◆ Task statement
Using the records below, transcribe word for word the stretch from the line that contains "index pip: (327, 361)" through the line that contains "wrist: (134, 122)", both end lines included, and nothing else.

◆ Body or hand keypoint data
-- Opening Marker --

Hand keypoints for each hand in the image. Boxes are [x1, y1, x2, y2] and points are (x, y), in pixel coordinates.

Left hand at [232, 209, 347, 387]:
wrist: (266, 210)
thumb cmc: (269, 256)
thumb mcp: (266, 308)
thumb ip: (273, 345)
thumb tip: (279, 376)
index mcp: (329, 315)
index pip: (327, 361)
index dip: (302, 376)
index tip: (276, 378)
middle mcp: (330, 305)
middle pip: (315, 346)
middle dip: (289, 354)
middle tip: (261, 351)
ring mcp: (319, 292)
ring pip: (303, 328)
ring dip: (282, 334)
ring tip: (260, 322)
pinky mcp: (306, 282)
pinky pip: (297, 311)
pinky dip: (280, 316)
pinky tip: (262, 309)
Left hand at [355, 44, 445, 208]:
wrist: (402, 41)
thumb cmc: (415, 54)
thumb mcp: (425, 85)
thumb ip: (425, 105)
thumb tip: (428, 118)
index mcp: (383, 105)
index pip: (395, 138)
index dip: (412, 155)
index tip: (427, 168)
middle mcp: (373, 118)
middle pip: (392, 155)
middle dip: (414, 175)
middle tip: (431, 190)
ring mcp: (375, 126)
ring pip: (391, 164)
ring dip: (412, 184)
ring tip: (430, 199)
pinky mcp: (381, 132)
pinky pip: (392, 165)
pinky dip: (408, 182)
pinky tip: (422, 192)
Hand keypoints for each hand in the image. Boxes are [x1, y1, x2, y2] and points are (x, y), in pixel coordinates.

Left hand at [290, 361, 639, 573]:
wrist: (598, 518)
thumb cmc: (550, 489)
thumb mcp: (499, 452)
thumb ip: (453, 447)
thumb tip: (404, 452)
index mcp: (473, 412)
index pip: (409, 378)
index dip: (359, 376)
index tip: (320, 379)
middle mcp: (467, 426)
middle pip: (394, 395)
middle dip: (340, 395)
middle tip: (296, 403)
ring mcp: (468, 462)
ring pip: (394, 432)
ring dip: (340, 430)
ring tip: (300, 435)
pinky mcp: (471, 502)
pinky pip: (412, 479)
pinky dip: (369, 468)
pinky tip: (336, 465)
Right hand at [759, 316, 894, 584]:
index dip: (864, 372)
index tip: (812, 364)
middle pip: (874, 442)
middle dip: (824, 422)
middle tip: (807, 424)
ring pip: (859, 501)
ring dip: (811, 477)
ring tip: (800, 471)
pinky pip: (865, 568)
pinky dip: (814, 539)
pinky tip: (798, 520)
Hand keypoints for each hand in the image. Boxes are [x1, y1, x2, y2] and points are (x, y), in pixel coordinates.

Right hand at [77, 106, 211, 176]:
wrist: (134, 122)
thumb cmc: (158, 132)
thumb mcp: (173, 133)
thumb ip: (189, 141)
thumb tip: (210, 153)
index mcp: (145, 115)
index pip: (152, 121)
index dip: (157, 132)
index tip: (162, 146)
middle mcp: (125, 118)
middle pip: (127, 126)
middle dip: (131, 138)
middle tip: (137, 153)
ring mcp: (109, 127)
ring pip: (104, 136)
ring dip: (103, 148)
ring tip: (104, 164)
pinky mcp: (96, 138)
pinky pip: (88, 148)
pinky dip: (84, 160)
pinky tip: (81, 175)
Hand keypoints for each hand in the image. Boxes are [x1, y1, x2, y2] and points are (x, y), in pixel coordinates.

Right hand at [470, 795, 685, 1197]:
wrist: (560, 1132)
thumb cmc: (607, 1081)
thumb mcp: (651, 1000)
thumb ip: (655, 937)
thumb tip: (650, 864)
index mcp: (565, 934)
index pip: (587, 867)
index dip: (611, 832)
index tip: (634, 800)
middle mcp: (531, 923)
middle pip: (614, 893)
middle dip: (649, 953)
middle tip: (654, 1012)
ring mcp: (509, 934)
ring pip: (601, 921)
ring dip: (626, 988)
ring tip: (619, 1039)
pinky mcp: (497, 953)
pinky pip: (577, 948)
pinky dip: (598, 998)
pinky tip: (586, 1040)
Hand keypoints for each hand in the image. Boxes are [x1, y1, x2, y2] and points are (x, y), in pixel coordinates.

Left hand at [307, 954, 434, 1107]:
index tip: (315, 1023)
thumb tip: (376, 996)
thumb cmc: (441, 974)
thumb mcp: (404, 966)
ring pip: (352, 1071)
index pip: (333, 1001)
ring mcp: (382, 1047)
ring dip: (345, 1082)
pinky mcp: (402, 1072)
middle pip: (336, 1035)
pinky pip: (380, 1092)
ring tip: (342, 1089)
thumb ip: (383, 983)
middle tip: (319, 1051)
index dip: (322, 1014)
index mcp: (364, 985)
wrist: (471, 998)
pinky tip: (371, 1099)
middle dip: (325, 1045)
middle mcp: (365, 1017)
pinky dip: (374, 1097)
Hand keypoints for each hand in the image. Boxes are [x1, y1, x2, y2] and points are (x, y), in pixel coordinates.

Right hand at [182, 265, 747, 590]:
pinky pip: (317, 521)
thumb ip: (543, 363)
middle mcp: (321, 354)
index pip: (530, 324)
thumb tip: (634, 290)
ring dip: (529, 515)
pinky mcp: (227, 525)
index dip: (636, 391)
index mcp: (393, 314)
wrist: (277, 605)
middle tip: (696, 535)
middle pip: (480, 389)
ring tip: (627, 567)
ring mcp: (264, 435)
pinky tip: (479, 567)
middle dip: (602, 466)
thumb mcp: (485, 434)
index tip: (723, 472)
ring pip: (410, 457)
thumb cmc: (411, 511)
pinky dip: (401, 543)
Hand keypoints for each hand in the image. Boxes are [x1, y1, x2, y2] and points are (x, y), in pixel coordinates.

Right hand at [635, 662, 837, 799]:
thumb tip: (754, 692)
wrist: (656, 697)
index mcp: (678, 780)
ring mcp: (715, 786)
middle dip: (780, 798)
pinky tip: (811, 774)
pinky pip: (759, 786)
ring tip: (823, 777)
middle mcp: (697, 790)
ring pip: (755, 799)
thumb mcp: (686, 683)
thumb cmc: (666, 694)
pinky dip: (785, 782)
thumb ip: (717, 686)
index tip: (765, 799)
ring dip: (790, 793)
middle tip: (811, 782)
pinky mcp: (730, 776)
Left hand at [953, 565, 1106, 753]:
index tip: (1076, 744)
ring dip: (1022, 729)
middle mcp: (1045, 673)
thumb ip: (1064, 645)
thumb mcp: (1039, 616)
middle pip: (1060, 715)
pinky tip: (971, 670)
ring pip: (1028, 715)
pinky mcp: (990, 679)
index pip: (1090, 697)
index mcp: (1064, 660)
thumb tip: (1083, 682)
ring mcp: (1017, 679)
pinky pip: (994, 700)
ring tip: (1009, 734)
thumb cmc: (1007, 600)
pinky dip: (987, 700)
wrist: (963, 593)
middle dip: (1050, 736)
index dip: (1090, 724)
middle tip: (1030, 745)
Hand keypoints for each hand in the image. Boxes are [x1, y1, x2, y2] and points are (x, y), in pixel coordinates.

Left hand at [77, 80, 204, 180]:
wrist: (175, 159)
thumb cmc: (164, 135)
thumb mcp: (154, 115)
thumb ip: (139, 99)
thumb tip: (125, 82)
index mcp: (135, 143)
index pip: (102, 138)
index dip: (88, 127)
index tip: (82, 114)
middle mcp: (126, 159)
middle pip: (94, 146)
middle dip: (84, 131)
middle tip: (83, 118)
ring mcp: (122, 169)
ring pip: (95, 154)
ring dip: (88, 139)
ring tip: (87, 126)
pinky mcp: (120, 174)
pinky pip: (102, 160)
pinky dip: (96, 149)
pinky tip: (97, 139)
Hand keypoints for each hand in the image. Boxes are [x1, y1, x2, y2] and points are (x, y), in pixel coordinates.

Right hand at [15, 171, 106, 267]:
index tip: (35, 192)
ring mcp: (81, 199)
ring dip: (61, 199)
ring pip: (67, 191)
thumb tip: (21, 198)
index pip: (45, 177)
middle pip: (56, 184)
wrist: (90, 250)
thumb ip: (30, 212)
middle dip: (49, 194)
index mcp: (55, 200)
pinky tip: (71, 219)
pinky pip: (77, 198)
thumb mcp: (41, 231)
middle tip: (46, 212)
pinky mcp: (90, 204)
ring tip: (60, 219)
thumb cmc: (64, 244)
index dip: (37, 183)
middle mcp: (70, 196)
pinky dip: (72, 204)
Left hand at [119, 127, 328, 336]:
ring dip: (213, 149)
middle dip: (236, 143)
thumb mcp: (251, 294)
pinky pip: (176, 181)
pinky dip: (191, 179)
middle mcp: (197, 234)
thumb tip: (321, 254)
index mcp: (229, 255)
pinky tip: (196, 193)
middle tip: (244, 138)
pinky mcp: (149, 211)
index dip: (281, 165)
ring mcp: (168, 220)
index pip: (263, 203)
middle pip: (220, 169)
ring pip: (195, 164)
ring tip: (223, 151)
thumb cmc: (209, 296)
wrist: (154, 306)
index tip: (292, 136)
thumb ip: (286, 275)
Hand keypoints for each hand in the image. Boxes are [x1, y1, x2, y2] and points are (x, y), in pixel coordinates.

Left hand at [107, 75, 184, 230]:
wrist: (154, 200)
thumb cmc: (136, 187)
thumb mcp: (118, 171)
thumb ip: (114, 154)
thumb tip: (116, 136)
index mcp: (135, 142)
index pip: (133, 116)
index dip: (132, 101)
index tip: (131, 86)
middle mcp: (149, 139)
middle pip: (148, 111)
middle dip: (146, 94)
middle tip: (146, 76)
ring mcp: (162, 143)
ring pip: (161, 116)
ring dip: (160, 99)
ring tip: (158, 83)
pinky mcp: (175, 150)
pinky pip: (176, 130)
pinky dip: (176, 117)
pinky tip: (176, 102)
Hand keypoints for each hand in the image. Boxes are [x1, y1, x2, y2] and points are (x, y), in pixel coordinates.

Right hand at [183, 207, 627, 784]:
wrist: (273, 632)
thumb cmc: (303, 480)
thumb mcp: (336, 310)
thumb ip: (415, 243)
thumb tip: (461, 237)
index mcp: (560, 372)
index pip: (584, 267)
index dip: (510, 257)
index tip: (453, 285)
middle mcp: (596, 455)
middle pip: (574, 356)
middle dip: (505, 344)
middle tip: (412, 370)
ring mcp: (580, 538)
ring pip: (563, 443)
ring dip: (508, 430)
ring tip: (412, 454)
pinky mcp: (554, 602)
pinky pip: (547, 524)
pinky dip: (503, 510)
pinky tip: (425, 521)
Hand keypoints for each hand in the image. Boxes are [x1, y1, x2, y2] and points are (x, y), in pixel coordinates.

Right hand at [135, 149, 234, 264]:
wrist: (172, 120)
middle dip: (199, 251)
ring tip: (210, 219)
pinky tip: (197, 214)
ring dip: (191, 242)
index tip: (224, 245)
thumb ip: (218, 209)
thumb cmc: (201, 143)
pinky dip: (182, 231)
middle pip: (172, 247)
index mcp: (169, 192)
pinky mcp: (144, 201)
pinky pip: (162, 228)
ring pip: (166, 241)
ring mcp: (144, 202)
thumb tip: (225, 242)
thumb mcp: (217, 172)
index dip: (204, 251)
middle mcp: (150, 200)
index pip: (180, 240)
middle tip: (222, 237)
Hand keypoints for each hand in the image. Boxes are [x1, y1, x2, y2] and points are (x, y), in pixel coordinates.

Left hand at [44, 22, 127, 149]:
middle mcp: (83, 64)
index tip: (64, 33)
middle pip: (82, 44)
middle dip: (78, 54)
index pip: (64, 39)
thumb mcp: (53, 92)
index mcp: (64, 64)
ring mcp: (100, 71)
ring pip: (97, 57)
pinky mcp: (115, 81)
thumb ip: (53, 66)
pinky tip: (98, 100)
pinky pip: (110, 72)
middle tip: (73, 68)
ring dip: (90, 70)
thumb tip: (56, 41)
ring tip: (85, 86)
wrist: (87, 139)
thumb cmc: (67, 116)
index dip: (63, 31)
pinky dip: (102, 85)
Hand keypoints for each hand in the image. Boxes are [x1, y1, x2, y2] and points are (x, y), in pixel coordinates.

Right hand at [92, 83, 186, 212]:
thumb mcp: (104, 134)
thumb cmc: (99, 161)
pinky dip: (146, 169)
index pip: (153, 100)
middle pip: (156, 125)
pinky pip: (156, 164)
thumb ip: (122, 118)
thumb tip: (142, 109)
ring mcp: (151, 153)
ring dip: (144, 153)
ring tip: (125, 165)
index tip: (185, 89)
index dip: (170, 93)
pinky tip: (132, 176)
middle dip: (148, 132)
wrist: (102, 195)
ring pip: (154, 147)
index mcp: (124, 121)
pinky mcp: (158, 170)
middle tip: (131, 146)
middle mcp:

-- Closing Marker --

◆ Reply
index pip: (327, 361)
index dip: (302, 376)
index tip: (276, 378)
middle mcp: (330, 305)
middle pip: (315, 346)
middle dip: (289, 354)
middle tip: (261, 351)
ring mcp: (319, 292)
ring pip: (303, 328)
ring dip: (282, 334)
ring tip: (260, 322)
pinky mcp: (306, 282)
pinky pip: (297, 311)
pinky dip: (280, 316)
pinky tip: (262, 309)
Left hand at [355, 44, 445, 208]:
wrist: (402, 41)
thumb cmc: (415, 54)
thumb mcp: (425, 85)
thumb ip: (425, 105)
thumb tip: (428, 118)
index mcp: (383, 105)
index pip: (395, 138)
index dip: (412, 155)
index tip: (427, 168)
middle mcp: (373, 118)
middle pip: (392, 155)
middle dip: (414, 175)
middle tip: (431, 190)
ring mcp: (375, 126)
ring pip: (391, 164)
ring dip: (412, 184)
ring tip: (430, 199)
pinky mcp: (381, 132)
pinky pip: (392, 165)
pinky dip: (408, 182)
pinky tip: (422, 192)
Hand keypoints for each hand in the image. Boxes are [x1, y1, x2, y2] and points are (x, y), in pixel coordinates.

Left hand at [290, 361, 639, 573]:
wrist: (598, 518)
thumb cmc: (550, 489)
thumb mcp: (499, 452)
thumb ip: (453, 447)
thumb tip: (404, 452)
index mcp: (473, 412)
index pip: (409, 378)
index dip: (359, 376)
index tip: (320, 379)
middle mcp: (467, 426)
middle pip: (394, 395)
middle dip: (340, 395)
middle tip: (296, 403)
ring mcp: (468, 462)
ring pip: (394, 432)
ring dip: (340, 430)
ring tip: (300, 435)
pinky mcp: (471, 502)
pinky pip: (412, 479)
pinky dip: (369, 468)
pinky tip: (336, 465)
Right hand at [759, 316, 894, 584]:
index dip: (864, 372)
index tip: (812, 364)
middle pip: (874, 442)
middle dip: (824, 422)
middle tip: (807, 424)
ring pip: (859, 501)
ring dip: (811, 477)
ring tip: (800, 471)
pinky pip: (865, 568)
pinky dip: (814, 539)
pinky tip: (798, 520)
Hand keypoints for each hand in the image. Boxes are [x1, y1, x2, y2] and points are (x, y), in pixel coordinates.

Right hand at [77, 106, 211, 176]:
wrist: (134, 122)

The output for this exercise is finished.